Schwanau Ein versöhnlicher Abschluss

Der Schwanauer Daniel Rubin (Nummer 74) hat sich in der neuen Rennklasse etabliert und beendet die IDM-Superbike-1000-Saison auf Platz 20 der Gesamtwertung.Foto: Damon Teerink Foto: Lahrer Zeitung

Der Schwanauer Motorrad-Rennfahrer Daniel Rubin hat in Hockenheim einen versöhnlichen Saisonabschluss erlebt. In seiner erster IDM-Superbike-1000-Saison belegte der Ortenauer am Ende in der Meisterschaft den 20. Platz.

(red/fg). In Hockenheim gelangte die kurze, aber intensive IDM-Superbike-1000-Saison für das Rubin-Racing-Team zu einem soliden Abschluss. Die Yamaha-Mannschaft aus Schwanau durchlebte ein schwieriges, aber letztendlich doch versöhnliches letztes Rennwochenende.

Da Hockenheim für ihn und seine Familie die Heimstrecke ist, war Daniel Rubin topmotiviert. Vor allem das Wetter war jedoch eine Variable, die das Rennwochenende nicht gerade einfach machte. Bereits Freitag öffnete der Himmel seine Schleusen und auch am Samstag ließ der Regen nicht auf sich warten. Für den 22-jährigen Schwanauer endete der Kampf um die Startpositionen deshalb frühzeitig, er stürzte im entscheidenden Qualifying. Das Resultat: Startplatz 27.

Nach vorne gekämpft

Am Rennsonntag meinte es Petrus dann besser mit den Rennfahrern, zum Start des ersten Laufs war die Strecke relativ trocken. Rubin nutzte die Gelegenheit, startete eine Aufholjagd und wurde am Ende 13. "Wir hatten mit dem Wetter am Sonntag viel Glück, auch wenn es im ersten Rennen teilweise neben der Ideallinie noch etwas nass war. Von Platz 27 aus bin ich leider im ersten Lauf schlecht weggekommen. Ich konnte mich aber weiter nach vorn kämpfen. Durch die nassen Stellen war es etwas schwierig zu überholen und man musste viel Risiko gehen. Am Ende konnte ich drei Meisterschaftspunkte mitnehmen", sagte Rubin über das erste Rennen.

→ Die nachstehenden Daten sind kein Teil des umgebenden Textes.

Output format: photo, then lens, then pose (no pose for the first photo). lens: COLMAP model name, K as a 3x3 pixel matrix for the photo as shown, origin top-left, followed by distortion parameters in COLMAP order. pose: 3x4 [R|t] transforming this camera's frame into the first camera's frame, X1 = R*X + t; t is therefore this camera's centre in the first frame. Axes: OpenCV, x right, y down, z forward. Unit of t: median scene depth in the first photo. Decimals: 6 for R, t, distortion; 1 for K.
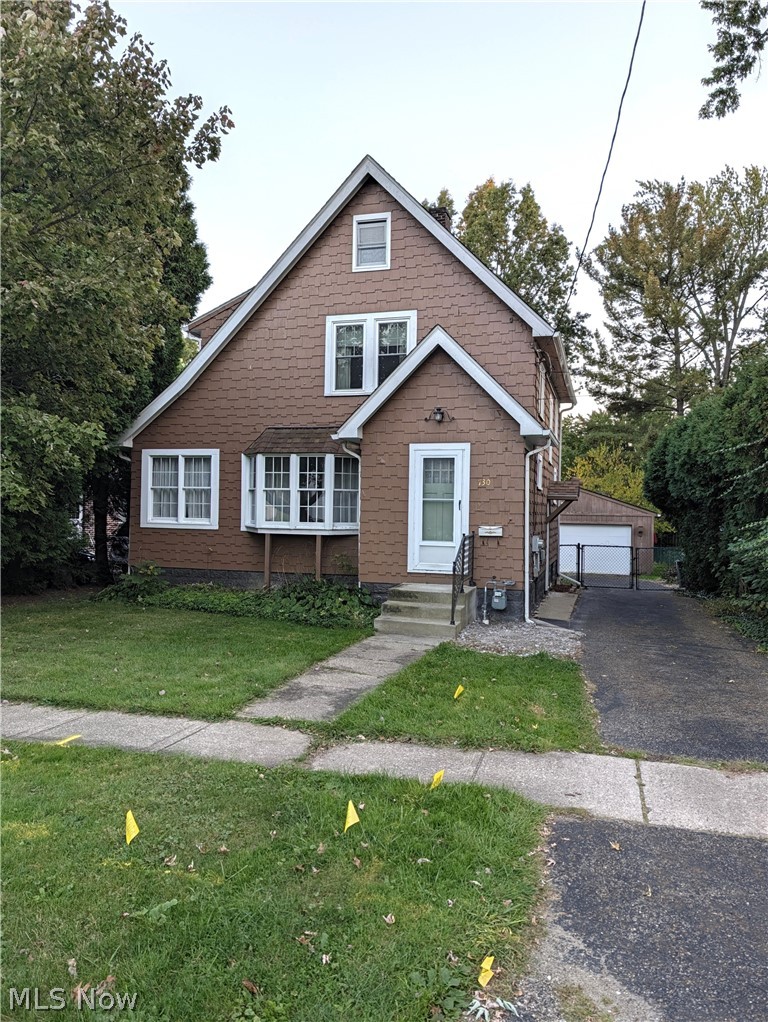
lens RADIAL K [[724.4, 0, 384.0], [0, 724.4, 511.0], [0, 0, 1]] dist [0.002292, 0.004994]
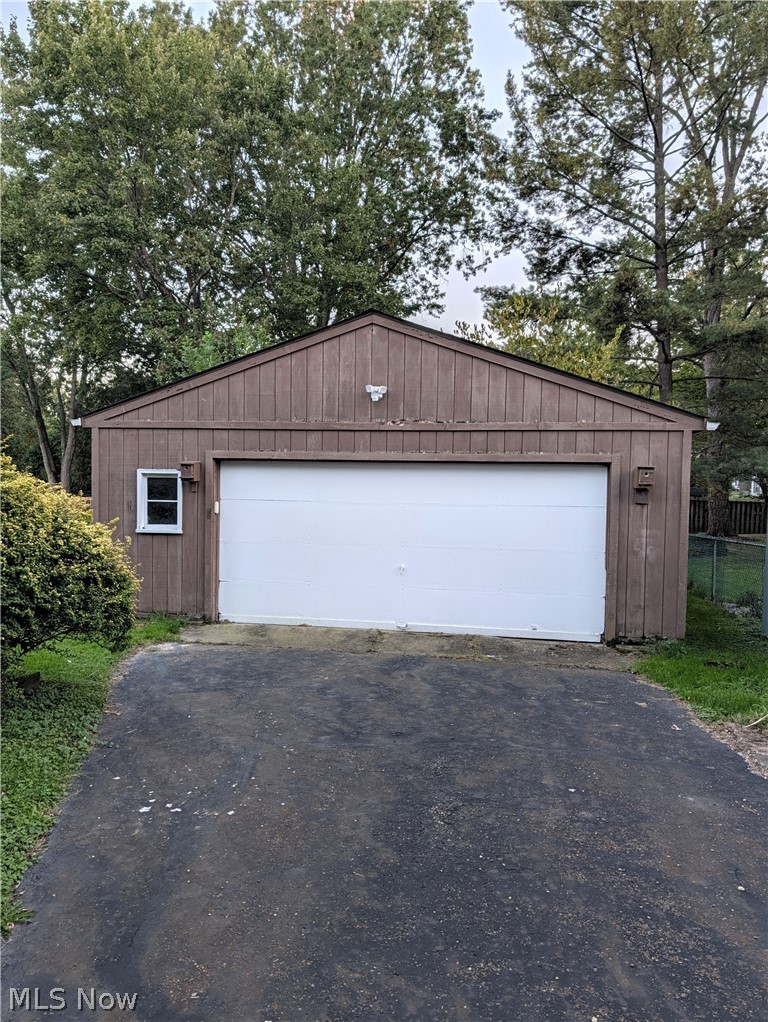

Ähnlich lief es im zweiten Lauf, bei dem auch die letzten nassen Flecken verschwunden waren. Rubin arbeitete sich in die hinteren Punkteränge vor und holte einen Meisterschaftspunkt. Somit wurde der Schwanauer Rennfahrer – trotz zwei verpasster Rennen auf dem Sachsenring – in der Gesamtwertung 20. "Leider haben uns drei Stürze bei vier Veranstaltungen mächtig eingebremst. Ein Blick auf die Quali-Zeiten bei Daniels erstem Renneinsatz in Assen lässt aber hoffen. Dort konnte er auch im ersten Rennen Top-Acht-Zeiten fahren", fasste Teamchef Hubert Rubin die Saison seines Sohnes zusammen.

Fahrer ist recht zufrieden

"Die Saison könnte man mit ›Kurz, aber schmerzvoll‹ zusammenfassen. Sie hat gut angefangen und ich war positiv gestimmt, aber der Sachsenring-Sturz war leider ein ziemlicher Rückschlag. In Hockenheim haben wir versucht, das Beste draus zu machen und das hat geklappt", zog der Schwanauer Daniel Rubin nach dem letzten Rennen ein versöhnliches Fazit seiner ersten Saison in der neuen Rennklasse.